TASK STATEMENT: Are you able to retype all the records below exactly?

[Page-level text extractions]
╔══

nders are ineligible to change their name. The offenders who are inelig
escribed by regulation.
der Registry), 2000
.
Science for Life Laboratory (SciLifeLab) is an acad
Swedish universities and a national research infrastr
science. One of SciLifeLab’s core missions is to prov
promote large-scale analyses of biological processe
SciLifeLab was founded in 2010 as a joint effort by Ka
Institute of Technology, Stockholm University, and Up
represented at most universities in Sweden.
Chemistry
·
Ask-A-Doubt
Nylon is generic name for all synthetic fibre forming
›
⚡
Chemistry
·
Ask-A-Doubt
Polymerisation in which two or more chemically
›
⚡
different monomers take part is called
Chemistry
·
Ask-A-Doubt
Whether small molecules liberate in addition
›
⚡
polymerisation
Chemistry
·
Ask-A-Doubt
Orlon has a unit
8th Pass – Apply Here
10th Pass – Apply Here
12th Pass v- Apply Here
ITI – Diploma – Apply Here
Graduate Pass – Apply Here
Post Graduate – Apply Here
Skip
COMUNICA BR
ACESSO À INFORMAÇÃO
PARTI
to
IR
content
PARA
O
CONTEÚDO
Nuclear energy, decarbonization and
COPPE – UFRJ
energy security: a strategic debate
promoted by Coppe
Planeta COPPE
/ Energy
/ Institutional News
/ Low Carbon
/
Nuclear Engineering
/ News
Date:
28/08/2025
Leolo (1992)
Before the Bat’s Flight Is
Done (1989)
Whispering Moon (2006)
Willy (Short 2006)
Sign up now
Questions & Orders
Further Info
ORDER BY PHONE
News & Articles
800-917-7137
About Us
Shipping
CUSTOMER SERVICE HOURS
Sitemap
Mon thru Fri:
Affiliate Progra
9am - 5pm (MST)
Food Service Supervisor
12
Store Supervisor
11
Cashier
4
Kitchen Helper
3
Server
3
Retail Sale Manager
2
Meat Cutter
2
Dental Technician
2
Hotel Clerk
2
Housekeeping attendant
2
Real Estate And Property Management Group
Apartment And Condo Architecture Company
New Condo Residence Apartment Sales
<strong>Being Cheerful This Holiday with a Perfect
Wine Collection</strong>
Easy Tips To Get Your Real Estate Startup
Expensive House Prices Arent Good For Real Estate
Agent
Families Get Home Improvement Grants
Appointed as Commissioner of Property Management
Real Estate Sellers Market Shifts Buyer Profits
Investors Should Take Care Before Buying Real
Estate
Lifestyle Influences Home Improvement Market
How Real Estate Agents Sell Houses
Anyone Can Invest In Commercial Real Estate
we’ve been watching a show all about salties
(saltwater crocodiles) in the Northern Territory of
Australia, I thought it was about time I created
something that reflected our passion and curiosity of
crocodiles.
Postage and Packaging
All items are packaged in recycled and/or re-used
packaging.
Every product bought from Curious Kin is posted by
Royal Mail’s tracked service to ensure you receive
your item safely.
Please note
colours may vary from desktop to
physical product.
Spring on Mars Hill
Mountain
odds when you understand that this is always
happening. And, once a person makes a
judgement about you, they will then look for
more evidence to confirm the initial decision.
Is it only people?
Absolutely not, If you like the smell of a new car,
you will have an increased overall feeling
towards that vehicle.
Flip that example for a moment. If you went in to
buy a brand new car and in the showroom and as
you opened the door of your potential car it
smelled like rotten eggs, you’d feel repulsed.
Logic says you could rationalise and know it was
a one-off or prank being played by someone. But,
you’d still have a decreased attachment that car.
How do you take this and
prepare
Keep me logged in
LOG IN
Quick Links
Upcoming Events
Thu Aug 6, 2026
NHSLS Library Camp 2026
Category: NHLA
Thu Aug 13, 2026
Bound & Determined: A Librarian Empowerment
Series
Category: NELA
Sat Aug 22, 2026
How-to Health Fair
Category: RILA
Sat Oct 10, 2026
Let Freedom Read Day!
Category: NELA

╚══

ANSWER TO THIS PROBLEM:
nders are ineligible to change their name. The offenders who are inelig
escribed by regulation.
der Registry), 2000
.
Science for Life Laboratory (SciLifeLab) is an acad
Swedish universities and a national research infrastr
science. One of SciLifeLab’s core missions is to prov
promote large-scale analyses of biological processe
SciLifeLab was founded in 2010 as a joint effort by Ka
Institute of Technology, Stockholm University, and Up
represented at most universities in Sweden.
Chemistry
·
Ask-A-Doubt
Nylon is generic name for all synthetic fibre forming
›
⚡
Chemistry
·
Ask-A-Doubt
Polymerisation in which two or more chemically
›
⚡
different monomers take part is called
Chemistry
·
Ask-A-Doubt
Whether small molecules liberate in addition
›
⚡
polymerisation
Chemistry
·
Ask-A-Doubt
Orlon has a unit
8th Pass – Apply Here
10th Pass – Apply Here
12th Pass v- Apply Here
ITI – Diploma – Apply Here
Graduate Pass – Apply Here
Post Graduate – Apply Here
Skip
COMUNICA BR
ACESSO À INFORMAÇÃO
PARTI
to
IR
content
PARA
O
CONTEÚDO
Nuclear energy, decarbonization and
COPPE – UFRJ
energy security: a strategic debate
promoted by Coppe
Planeta COPPE
/ Energy
/ Institutional News
/ Low Carbon
/
Nuclear Engineering
/ News
Date:
28/08/2025
Leolo (1992)
Before the Bat’s Flight Is
Done (1989)
Whispering Moon (2006)
Willy (Short 2006)
Sign up now
Questions & Orders
Further Info
ORDER BY PHONE
News & Articles
800-917-7137
About Us
Shipping
CUSTOMER SERVICE HOURS
Sitemap
Mon thru Fri:
Affiliate Progra
9am - 5pm (MST)
Food Service Supervisor
12
Store Supervisor
11
Cashier
4
Kitchen Helper
3
Server
3
Retail Sale Manager
2
Meat Cutter
2
Dental Technician
2
Hotel Clerk
2
Housekeeping attendant
2
Real Estate And Property Management Group
Apartment And Condo Architecture Company
New Condo Residence Apartment Sales
<strong>Being Cheerful This Holiday with a Perfect
Wine Collection</strong>
Easy Tips To Get Your Real Estate Startup
Expensive House Prices Arent Good For Real Estate
Agent
Families Get Home Improvement Grants
Appointed as Commissioner of Property Management
Real Estate Sellers Market Shifts Buyer Profits
Investors Should Take Care Before Buying Real
Estate
Lifestyle Influences Home Improvement Market
How Real Estate Agents Sell Houses
Anyone Can Invest In Commercial Real Estate
we’ve been watching a show all about salties
(saltwater crocodiles) in the Northern Territory of
Australia, I thought it was about time I created
something that reflected our passion and curiosity of
crocodiles.
Postage and Packaging
All items are packaged in recycled and/or re-used
packaging.
Every product bought from Curious Kin is posted by
Royal Mail’s tracked service to ensure you receive
your item safely.
Please note
colours may vary from desktop to
physical product.
Spring on Mars Hill
Mountain
odds when you understand that this is always
happening. And, once a person makes a
judgement about you, they will then look for
more evidence to confirm the initial decision.
Is it only people?
Absolutely not, If you like the smell of a new car,
you will have an increased overall feeling
towards that vehicle.
Flip that example for a moment. If you went in to
buy a brand new car and in the showroom and as
you opened the door of your potential car it
smelled like rotten eggs, you’d feel repulsed.
Logic says you could rationalise and know it was
a one-off or prank being played by someone. But,
you’d still have a decreased attachment that car.
How do you take this and
prepare
Keep me logged in
LOG IN
Quick Links
Upcoming Events
Thu Aug 6, 2026
NHSLS Library Camp 2026
Category: NHLA
Thu Aug 13, 2026
Bound & Determined: A Librarian Empowerment
Series
Category: NELA
Sat Aug 22, 2026
How-to Health Fair
Category: RILA
Sat Oct 10, 2026
Let Freedom Read Day!
Category: NELA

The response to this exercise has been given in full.